Indeed, by simulating the controlled trajectories imparted by the $20\times2$ and $20\times4$ networks, the advantage of additional layers is exemplified. Although the optimal control data generated through nonlinear programming is accurate, it is not entirely precise, as there exists so called chattering effects due to the discretisation of the system’s state-time dynamics. Despite this, while it is not guaranteed that such a neural network’s control will prove to be capable of mass-optimal control, it is shown that they would indeed be able to control such a system with sufficient feasibility. That is, although the neuro-controlled dynamical system may not perfectly exploit its environmental dynamics to maximise its savings with respect to fuel expenditure, as would be expected from global trajectory optimisation, it should indeed be able to safely land.
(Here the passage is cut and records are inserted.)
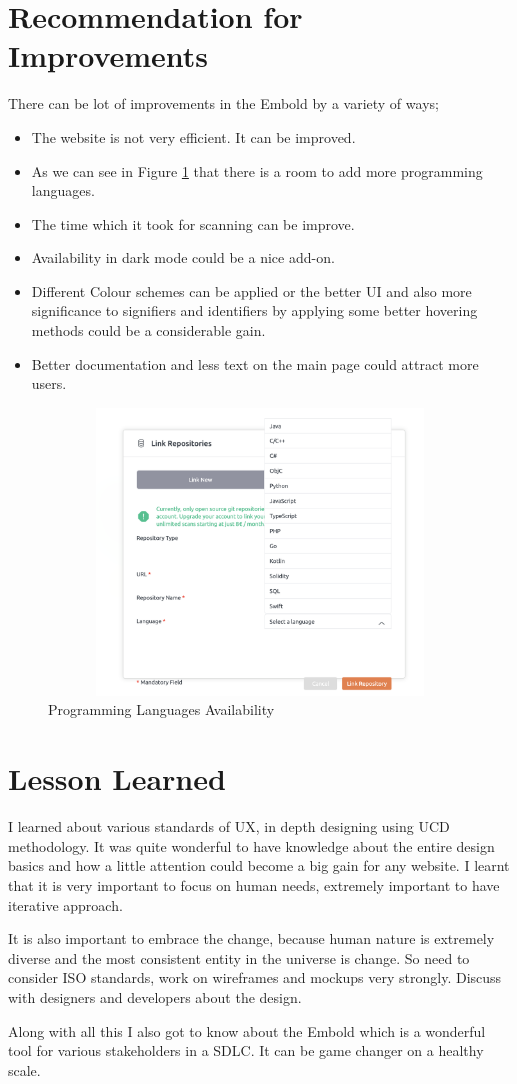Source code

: \section{Recommendation for Improvements}
There can be lot of improvements in the Embold by a variety of ways; 
\begin{itemize} 
\item The website is not very efficient. It can be improved.
\item  As we can see in Figure \ref{fig:improve} that there is a room to add more programming languages.
\item The time which it took for scanning can be improve. 
\item Availability in dark mode could be a nice add-on.
\item Different Colour schemes can be applied or the better UI and also more significance to signifiers and identifiers by applying some better hovering methods could be a considerable gain.
\item Better documentation and less text on the main page could attract more users.   
\end{itemize}
\begin{figure}[htbp]
\begin{center}
\includegraphics[width=4.5in, height=3in]{negatives.png}
\caption{Programming Languages Availability ~\cite{emboldio}}
\label{fig:improve}
\end{center}
\end{figure}
\section{Lesson Learned}
I learned about various standards of UX, in depth designing using UCD methodology. It was quite wonderful to have knowledge about the entire design basics and how a little attention could become a big gain for any website. I learnt that it is very important to focus on human needs, extremely important to have iterative approach.\par
It is also important to embrace the change, because human nature is extremely diverse and the most consistent entity in the universe is change. So need to consider ISO standards, work on wireframes and mockups very strongly. Discuss with designers and developers about the design. \par
Along with all this I also got to know about the Embold which is a wonderful tool for various stakeholders in a SDLC. It can be game changer on a healthy scale.

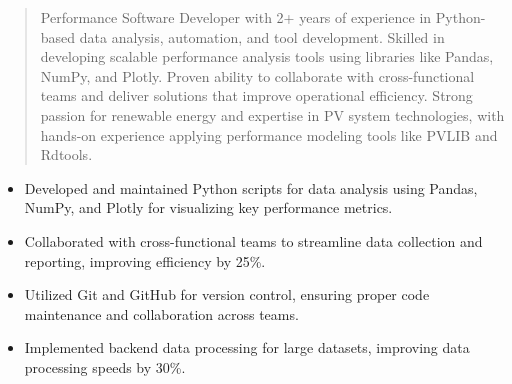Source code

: 



\makecvheader

\begin{quote}
  \noindent
  Performance Software Developer with 2+ years of experience in Python-based data analysis, automation, and tool development. Skilled in developing scalable performance analysis tools using libraries like Pandas, NumPy, and Plotly. Proven ability to collaborate with cross-functional teams and deliver solutions that improve operational efficiency. Strong passion for renewable energy and expertise in PV system technologies, with hands-on experience applying performance modeling tools like PVLIB and Rdtools.
\end{quote}

\par\smallskip
\noindent
\begin{minipage}{20cm}
  \begin{minipage}{9.75cm}
    \begin{itemize}
      \item Developed and maintained Python scripts for data analysis using Pandas, NumPy, and Plotly for visualizing key performance metrics.
      \item Collaborated with cross-functional teams to streamline data collection and reporting, improving efficiency by 25\%.
    \end{itemize}
  \end{minipage}
  \hfill
  \begin{minipage}{9.75cm}
    \begin{itemize}
      \item Utilized Git and GitHub for version control, ensuring proper code maintenance and collaboration across teams.
      \item Implemented backend data processing for large datasets, improving data processing speeds by 30\%.
    \end{itemize}
  \end{minipage}
\end{minipage}
\par\smallskip
\divider

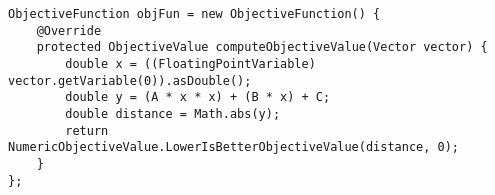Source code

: \verb$ObjectiveFunction objFun = new ObjectiveFunction() {                          $\\
\verb$    @Override                                                                 $\\
\verb$    protected ObjectiveValue computeObjectiveValue(Vector vector) {           $\\
\verb$        double x = ((FloatingPointVariable) vector.getVariable(0)).asDouble();$\\
\verb$        double y = (A * x * x) + (B * x) + C;                                 $\\
\verb$        double distance = Math.abs(y);                                        $\\
\verb$        return NumericObjectiveValue.LowerIsBetterObjectiveValue(distance, 0);$\\
\verb$    }                                                                         $\\
\verb$};                                                                            $\\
Thus, in this respect, such neuro-controllers as those explained in this text, present the significant capability to autonomously control such dynamical systems in real-time.

Going Forward

It is shown that neural networks trained on optimal state-control pairs enables the real-time implementation of optimal control. It is shown that these intelligent controllers may pose a substitution for the popular usage of controllers that used linear dynamics about a nominal trajectory. Using neural networks as controllers enables appropriate control outside of a nominal trajectory, thus making them more robust to anomalies than the currently implemented controllers.

It has been shown in this work that supervised learning poses merit for use in real-time optimal control. Comparing this method to reinforcement learning, it is noted that a significant advantage is that the user does not have to manually assign reward to an environment, which for the application of crucial aerospace control, seems rather arbitrary. Supervised learning requires data, which in new scenarios may not be readily available. However, considering the plethora of data in this now data-driven world, supervised learning proposes a great deal of merit. Considering these points, a strategy of exploiting each regimes merits is sought.

A potential direction of future work is to combine the merits of both reinforcement and supervised learning in what is known as guided policy search. This method essentially employs reinforcement learning in regular practice; However, instead of manually assigning rewards to an environment, optimal examples are given through trajectory optimisation, hence the benefits of both reinforcement learning and supervised learning are combined, with their drawback being eliminated.

General Artificial Intelligence

It would also be interesting to develop a general methodology for the intelligent control of such systems as the one analysed here, not only to optimally control themselves with respect to a specific objective while satisfying constraints, but also to develop a more general sense of intelligence. Investigating the ability of such systems to extract knowledge from explorative interactions with their environment and investigate how these discoveries manifest their advantages within new objective regimes and different systems may harbour significant findings. By investigating a system’s ability to discover knowledge from interacting with its environment, and exploring how it behaves under certain objectives, a generalised framework could be developed to draw interconnections between these regimes, resulting in a closer representation of generalised intelligence. Given this field’s rapidly developing and highly interdisciplinary nature, cutting-edge findings from all areas of intelligent systems will be embraced to strengthen these research efforts.